THE PROBLEM: Retype only the lines at the head of the records, first through the one with "62 822 5285", exactly as written.

Stored items:

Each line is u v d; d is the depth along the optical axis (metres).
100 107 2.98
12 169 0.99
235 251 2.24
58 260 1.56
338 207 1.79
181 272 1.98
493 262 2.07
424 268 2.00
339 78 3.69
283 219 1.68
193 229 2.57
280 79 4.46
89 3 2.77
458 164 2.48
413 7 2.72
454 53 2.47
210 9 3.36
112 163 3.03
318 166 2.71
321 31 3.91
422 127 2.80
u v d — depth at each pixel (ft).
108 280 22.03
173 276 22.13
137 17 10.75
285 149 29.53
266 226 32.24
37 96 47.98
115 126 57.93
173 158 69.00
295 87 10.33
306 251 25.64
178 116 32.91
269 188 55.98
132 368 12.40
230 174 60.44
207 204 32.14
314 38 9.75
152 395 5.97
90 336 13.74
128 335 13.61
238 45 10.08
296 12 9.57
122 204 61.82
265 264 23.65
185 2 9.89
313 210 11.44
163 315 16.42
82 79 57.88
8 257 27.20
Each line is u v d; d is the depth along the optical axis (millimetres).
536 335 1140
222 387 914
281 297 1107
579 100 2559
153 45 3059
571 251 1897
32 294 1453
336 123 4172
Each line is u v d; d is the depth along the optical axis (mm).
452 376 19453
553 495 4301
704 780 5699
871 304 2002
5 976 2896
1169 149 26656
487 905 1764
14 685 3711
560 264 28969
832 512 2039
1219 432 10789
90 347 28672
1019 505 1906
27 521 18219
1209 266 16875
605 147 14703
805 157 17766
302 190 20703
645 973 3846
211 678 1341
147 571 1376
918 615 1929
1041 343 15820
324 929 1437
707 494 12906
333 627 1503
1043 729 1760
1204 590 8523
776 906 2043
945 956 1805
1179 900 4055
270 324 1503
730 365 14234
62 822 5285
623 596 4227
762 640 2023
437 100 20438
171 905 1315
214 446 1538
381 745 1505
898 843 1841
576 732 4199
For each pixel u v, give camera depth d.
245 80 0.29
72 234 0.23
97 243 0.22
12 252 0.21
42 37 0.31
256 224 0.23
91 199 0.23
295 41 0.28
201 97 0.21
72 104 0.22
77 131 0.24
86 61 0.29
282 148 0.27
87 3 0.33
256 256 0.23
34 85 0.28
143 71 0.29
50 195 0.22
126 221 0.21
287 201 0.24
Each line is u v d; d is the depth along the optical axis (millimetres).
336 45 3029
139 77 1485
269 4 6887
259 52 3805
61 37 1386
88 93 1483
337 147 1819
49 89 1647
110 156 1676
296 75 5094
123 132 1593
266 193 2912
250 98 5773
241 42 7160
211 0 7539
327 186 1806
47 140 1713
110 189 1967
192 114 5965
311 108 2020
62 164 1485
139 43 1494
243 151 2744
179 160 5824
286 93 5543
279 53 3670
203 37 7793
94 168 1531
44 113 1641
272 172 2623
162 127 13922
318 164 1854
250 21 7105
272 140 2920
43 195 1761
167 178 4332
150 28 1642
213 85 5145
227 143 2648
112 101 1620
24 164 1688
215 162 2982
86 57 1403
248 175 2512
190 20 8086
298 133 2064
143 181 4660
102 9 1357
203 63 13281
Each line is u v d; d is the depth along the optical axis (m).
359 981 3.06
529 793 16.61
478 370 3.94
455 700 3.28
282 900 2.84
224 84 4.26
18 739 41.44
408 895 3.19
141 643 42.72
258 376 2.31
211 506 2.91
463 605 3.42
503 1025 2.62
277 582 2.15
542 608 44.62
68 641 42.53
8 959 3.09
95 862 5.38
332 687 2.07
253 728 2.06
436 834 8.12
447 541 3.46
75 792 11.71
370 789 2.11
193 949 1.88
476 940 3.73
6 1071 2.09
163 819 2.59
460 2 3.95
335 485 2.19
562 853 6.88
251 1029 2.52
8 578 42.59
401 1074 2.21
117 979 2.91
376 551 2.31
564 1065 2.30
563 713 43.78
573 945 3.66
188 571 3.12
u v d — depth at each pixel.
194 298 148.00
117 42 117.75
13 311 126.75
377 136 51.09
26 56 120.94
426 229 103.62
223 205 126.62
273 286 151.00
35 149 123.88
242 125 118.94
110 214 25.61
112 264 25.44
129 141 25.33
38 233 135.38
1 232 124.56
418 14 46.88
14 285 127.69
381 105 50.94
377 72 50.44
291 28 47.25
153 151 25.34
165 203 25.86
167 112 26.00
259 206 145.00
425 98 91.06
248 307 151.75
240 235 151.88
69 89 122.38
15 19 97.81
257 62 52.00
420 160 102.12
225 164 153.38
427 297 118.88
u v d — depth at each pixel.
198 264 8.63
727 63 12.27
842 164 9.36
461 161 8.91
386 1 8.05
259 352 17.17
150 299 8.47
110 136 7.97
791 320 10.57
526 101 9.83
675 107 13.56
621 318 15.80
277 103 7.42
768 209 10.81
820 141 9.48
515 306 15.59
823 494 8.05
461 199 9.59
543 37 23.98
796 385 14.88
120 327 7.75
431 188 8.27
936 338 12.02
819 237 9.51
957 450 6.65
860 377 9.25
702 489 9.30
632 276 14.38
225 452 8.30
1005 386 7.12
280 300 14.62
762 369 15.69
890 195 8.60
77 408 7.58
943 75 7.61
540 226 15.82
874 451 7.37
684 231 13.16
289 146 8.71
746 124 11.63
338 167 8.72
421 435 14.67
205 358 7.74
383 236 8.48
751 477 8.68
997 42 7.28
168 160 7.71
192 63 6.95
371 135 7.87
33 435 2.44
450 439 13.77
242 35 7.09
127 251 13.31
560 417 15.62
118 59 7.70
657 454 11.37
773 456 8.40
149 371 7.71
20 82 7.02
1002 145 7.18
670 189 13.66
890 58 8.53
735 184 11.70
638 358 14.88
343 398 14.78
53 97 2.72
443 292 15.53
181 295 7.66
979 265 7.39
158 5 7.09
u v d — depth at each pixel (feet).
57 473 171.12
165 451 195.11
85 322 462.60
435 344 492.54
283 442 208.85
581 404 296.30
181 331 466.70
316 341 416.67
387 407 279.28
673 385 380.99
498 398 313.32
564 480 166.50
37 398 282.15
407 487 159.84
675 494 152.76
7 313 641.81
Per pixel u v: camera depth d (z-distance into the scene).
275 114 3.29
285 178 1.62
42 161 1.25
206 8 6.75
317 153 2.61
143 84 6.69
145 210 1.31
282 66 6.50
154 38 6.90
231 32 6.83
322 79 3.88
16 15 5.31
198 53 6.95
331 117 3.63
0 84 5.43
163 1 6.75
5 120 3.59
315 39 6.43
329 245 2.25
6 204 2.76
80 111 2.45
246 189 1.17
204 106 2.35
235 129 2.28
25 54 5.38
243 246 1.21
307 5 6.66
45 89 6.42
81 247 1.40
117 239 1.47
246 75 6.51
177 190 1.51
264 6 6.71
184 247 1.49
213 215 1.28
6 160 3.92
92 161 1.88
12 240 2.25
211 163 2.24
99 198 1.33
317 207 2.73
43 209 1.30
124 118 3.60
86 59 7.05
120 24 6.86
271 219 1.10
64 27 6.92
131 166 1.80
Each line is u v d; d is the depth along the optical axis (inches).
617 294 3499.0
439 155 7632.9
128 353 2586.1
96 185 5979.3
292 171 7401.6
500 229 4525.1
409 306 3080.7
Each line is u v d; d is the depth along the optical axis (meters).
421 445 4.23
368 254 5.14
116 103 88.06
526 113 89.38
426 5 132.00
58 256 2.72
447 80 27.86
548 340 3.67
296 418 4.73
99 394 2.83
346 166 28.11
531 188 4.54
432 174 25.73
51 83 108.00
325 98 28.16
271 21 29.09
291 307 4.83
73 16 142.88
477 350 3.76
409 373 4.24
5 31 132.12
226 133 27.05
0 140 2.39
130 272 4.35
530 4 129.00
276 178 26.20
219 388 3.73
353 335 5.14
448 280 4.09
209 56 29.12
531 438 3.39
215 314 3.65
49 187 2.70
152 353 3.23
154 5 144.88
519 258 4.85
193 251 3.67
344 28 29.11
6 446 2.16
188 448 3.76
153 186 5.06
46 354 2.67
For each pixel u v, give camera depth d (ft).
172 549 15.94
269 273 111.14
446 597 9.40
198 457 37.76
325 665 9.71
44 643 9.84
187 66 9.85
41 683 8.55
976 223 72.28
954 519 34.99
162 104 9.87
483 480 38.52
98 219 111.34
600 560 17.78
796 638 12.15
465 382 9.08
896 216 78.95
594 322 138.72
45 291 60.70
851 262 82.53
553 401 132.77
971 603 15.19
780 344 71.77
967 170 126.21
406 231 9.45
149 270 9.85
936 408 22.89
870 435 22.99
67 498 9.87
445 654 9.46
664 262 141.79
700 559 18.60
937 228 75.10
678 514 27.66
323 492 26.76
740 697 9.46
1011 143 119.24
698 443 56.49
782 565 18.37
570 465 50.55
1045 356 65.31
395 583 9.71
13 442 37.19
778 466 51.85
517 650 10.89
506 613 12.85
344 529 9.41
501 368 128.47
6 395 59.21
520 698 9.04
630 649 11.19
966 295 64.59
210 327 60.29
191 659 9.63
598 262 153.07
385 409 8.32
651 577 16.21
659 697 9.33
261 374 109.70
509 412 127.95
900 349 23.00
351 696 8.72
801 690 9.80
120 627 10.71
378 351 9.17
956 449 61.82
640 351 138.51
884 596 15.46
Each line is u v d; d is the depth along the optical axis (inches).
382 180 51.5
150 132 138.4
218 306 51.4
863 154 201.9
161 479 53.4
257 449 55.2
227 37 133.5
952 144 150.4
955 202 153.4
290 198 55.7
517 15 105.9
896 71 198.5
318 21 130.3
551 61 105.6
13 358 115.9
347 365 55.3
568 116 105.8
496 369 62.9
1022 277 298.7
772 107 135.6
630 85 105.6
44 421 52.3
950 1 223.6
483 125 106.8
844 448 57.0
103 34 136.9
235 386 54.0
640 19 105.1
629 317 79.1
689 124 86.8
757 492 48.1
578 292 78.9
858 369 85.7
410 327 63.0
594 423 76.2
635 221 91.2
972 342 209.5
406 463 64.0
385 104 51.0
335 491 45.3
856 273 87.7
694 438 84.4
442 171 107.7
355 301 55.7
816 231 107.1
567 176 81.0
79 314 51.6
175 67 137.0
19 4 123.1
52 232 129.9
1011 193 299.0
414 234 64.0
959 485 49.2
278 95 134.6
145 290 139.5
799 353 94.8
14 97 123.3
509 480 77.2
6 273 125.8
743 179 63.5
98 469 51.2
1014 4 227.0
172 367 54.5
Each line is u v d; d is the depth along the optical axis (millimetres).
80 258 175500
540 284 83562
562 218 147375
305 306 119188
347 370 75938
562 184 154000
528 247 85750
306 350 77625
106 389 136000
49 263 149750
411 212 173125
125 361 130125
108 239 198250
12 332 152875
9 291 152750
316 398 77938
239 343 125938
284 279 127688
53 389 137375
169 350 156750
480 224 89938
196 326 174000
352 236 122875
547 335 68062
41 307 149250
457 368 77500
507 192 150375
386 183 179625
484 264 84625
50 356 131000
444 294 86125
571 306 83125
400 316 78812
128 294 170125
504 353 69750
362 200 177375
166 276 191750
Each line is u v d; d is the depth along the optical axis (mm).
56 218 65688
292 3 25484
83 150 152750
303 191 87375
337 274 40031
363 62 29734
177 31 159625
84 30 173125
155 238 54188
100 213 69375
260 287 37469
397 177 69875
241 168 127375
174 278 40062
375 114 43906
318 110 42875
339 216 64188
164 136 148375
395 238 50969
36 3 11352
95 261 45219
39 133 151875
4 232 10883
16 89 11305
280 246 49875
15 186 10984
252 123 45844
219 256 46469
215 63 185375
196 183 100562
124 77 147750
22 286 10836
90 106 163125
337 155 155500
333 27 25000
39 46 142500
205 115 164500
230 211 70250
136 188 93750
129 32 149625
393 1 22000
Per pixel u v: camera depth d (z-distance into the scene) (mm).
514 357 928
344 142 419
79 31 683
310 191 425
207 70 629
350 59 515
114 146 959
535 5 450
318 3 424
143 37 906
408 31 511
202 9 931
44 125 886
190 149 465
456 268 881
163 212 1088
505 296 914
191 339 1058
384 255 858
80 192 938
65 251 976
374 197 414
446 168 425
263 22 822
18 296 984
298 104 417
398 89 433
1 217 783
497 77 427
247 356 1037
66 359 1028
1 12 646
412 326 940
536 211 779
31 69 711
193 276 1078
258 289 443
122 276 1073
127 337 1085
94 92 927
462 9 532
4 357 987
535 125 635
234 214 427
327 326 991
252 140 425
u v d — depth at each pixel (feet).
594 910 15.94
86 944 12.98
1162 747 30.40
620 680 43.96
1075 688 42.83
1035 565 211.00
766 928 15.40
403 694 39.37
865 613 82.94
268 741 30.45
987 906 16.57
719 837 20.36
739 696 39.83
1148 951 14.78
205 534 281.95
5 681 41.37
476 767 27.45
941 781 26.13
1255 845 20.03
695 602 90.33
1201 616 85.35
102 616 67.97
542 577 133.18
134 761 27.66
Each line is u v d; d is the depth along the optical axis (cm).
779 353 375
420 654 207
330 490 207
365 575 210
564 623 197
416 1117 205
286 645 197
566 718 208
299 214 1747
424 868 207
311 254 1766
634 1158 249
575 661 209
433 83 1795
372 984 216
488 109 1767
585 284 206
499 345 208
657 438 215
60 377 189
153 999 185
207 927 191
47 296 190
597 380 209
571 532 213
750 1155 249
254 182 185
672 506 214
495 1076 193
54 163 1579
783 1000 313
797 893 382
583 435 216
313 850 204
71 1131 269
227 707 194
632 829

RESULT:
Each line is u v d; d is the depth along the optical axis (metres).
100 107 2.98
12 169 0.99
235 251 2.24
58 260 1.56
338 207 1.79
181 272 1.98
493 262 2.07
424 268 2.00
339 78 3.69
283 219 1.68
193 229 2.57
280 79 4.46
89 3 2.77
458 164 2.48
413 7 2.72
454 53 2.47
210 9 3.36
112 163 3.03
318 166 2.71
321 31 3.91
422 127 2.80
u v d — depth at each pixel (ft).
108 280 22.03
173 276 22.13
137 17 10.75
285 149 29.53
266 226 32.24
37 96 47.98
115 126 57.93
173 158 69.00
295 87 10.33
306 251 25.64
178 116 32.91
269 188 55.98
132 368 12.40
230 174 60.44
207 204 32.14
314 38 9.75
152 395 5.97
90 336 13.74
128 335 13.61
238 45 10.08
296 12 9.57
122 204 61.82
265 264 23.65
185 2 9.89
313 210 11.44
163 315 16.42
82 79 57.88
8 257 27.20
Each line is u v d; d is the depth along the optical axis (millimetres).
536 335 1140
222 387 914
281 297 1107
579 100 2559
153 45 3059
571 251 1897
32 294 1453
336 123 4172
Each line is u v d; d is the depth along the optical axis (mm).
452 376 19453
553 495 4301
704 780 5699
871 304 2002
5 976 2896
1169 149 26656
487 905 1764
14 685 3711
560 264 28969
832 512 2039
1219 432 10789
90 347 28672
1019 505 1906
27 521 18219
1209 266 16875
605 147 14703
805 157 17766
302 190 20703
645 973 3846
211 678 1341
147 571 1376
918 615 1929
1041 343 15820
324 929 1437
707 494 12906
333 627 1503
1043 729 1760
1204 590 8523
776 906 2043
945 956 1805
1179 900 4055
270 324 1503
730 365 14234
62 822 5285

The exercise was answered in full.